--- Selected passage ---

——

# Author Archives: Jordan Jameson

## Systems of Delay Differential Equations and the Lambert W Function Continued…

Now we reach the end of this particular journey down the road of DDE systems. As it turns out the problem of determining the stability of a DDE system with both a time dependent term and a delay term is very difficult. Once again consider the DDE system

$\dot{\bf x}\left(t\right) = {\bf Ax}\left(t\right) + {\bf A}_d {\bf x}\left(t-\tau\right)$

The method that we will use to solve this system is to use the Laplace transform with zero initial conditions.

$s{\bf X}\left(s\right) = {\bf AX}\left(s\right) + {\bf A}_d {\bf X}\left(s\right)e^{-s\tau}$

Once again, we divide out ${\bf X}\left(s\right)$, rearrange, and are left with

$\left(s{\bf I} - {\bf A}\right)e^{s\tau} = {\bf A}_d$

In order to get this into the form necessary to use the Lambert W function, we multiply both sides by $\tau e^{-{\bf A}\tau}$.

——

--- Data section ---
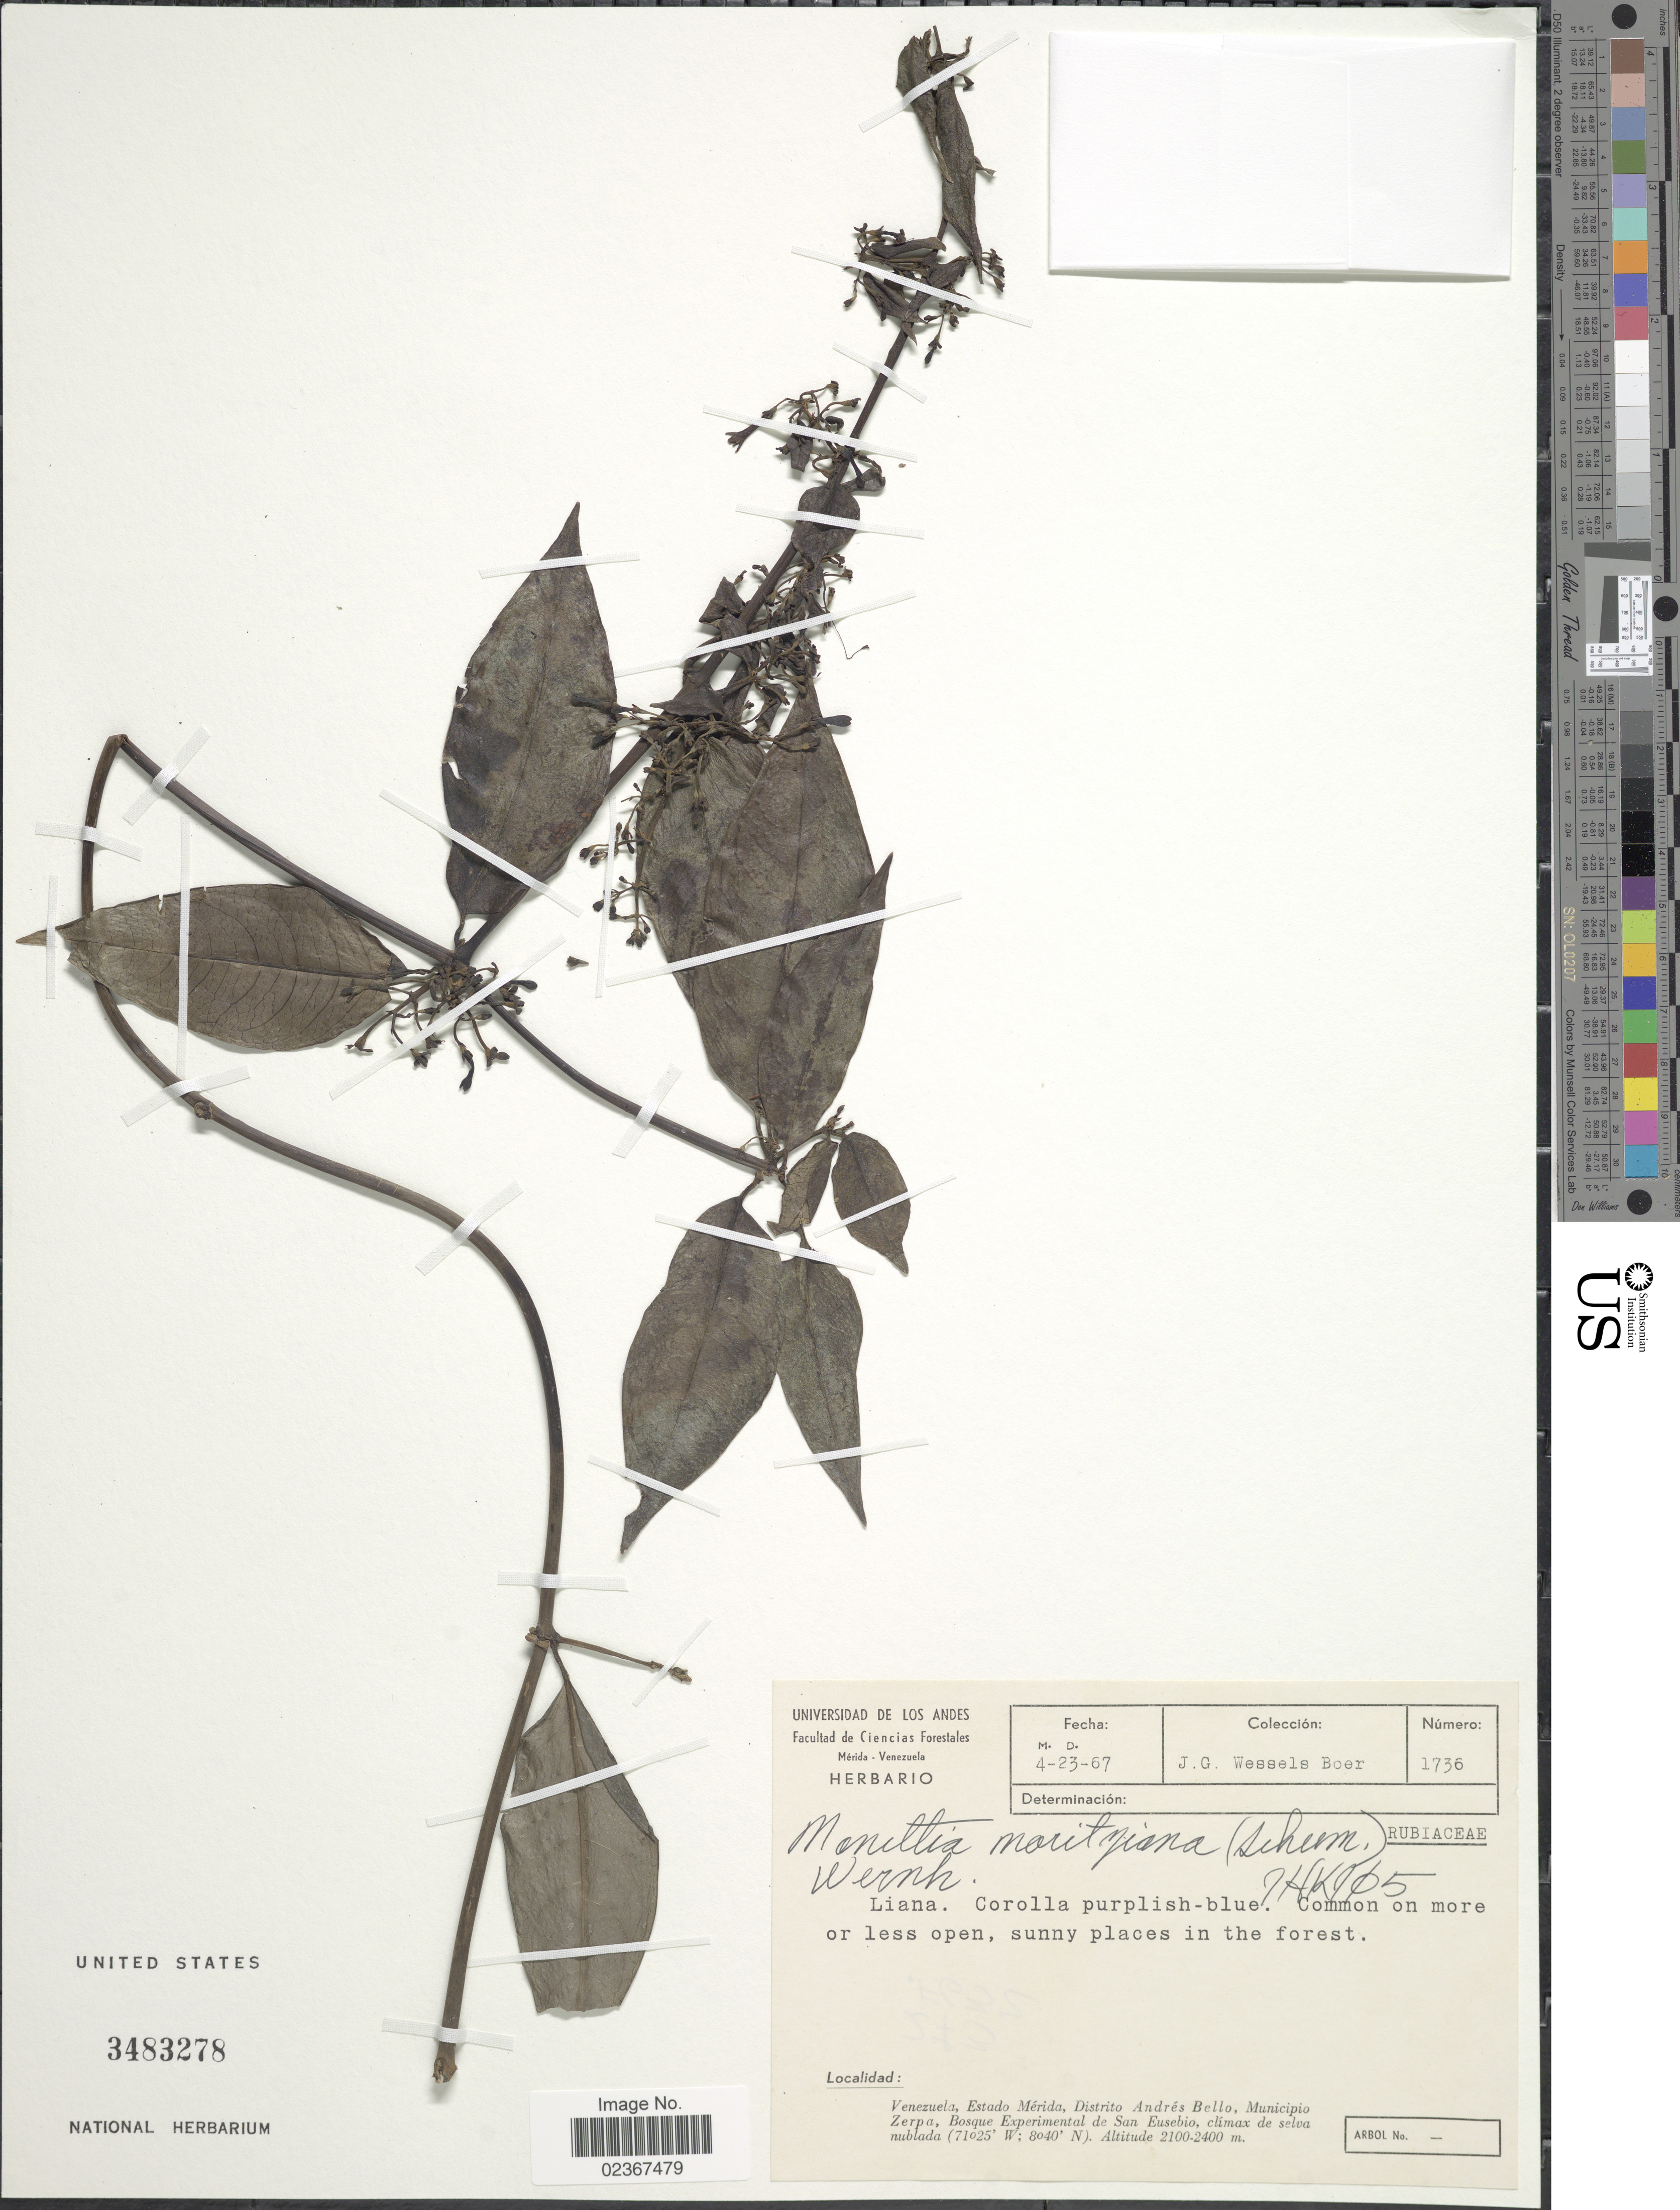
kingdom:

——

--- Directions ---
1) Rewrite the paragraph of the post on delay differential equations that begins "Now we reach the end" in fewer words, keeping its main facts.
2) Decide whether each statement agrees with the post on delay differential equations. Answer yes or no for each, quoting the deciding words of the post.
(a) The Laplace transform is applied with zero initial conditions.
(b) Determining the stability of the system is described as easy.
(c) This post begins the series on DDE systems.
3) Please reproduce the post on delay differential equations from "Now we reach" up to and including "zero initial conditions.".

--- Results ---
1) This ends the series on DDE systems. Determining the stability of a DDE system that has both a time-dependent term and a delay term is very difficult. The same DDE system is considered again.

2)
(a) Yes: "use the Laplace transform with zero initial conditions"
(b) No: "is very difficult"
(c) No: "Now we reach the end of this particular journey down the road of DDE systems."

3)
Now we reach the end of this particular journey down the road of DDE systems. As it turns out the problem of determining the stability of a DDE system with both a time dependent term and a delay term is very difficult. Once again consider the DDE system

$\dot{\bf x}\left(t\right) = {\bf Ax}\left(t\right) + {\bf A}_d {\bf x}\left(t-\tau\right)$

The method that we will use to solve this system is to use the Laplace transform with zero initial conditions.